** What to work on **
A. Using the lead poisoning article below, decide whether each statement agrees with it. For each, answer yes or no and quote the exact words that settle it.
(i) Vernice Hill's son was 5 years old when she found he had lead poisoning.
(ii) New York City's lead threshold is stricter than the one federal authorities use.
(iii) Each year, 2,000 New York City children are found with dangerous levels of lead in their bodies.
B. Reproduce the passage of the lead poisoning article below that runs between "Landlord Lead Family" and "peeling lead-based paint.", inclusive.
C. Answer these questions from the lead poisoning article below.
(i) In which borough was Vernice Hill's apartment?
(ii) Which newspaper ran the article, and on what date?
(iii) How many new victims a year could there be, according to the article?

** Text excerpt **
▼
Landlord Lead Family to Ruin |
Daily News, April 3, 1997
by Juan Gonzalez
Last October, Vernice Hill discovered that her 5-year-old son, Jmapie, had lead poisoning. Every room in her Bronx apartment — the walls, the doors, the window sills — was completely contaminated with peeling lead-based paint.
Lead poisoning is a lot different from food poisoning or sun poisoning. Lead poisoning is dangerous and can cause learning disabilities, severe brain damage, and in some cases, death.
Every year, 2,000 New York City children are discovered with dangerous levels of lead in their bodies. Health officials estimate that an equal number have lead poisoning but have not been screened for it. The city uses a threshold that is half as stringent as the standard used by federal authorities, so the number of new victims could be more than 8,000 a year.
▲
** Provided material **
▼
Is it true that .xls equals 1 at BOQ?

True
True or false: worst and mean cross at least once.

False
▲
** Responses to the tasks **
A.
(i) Yes: "her 5-year-old son, Jmapie, had lead poisoning"
(ii) No: "The city uses a threshold that is half as stringent as the standard used by federal authorities"
(iii) Yes: "Every year, 2,000 New York City children are discovered with dangerous levels of lead in their bodies."

B.
Landlord Lead Family to Ruin |
Daily News, April 3, 1997
by Juan Gonzalez
Last October, Vernice Hill discovered that her 5-year-old son, Jmapie, had lead poisoning. Every room in her Bronx apartment — the walls, the doors, the window sills — was completely contaminated with peeling lead-based paint.

C.
(i) The Bronx
(ii) Daily News, April 3, 1997
(iii) More than 8,000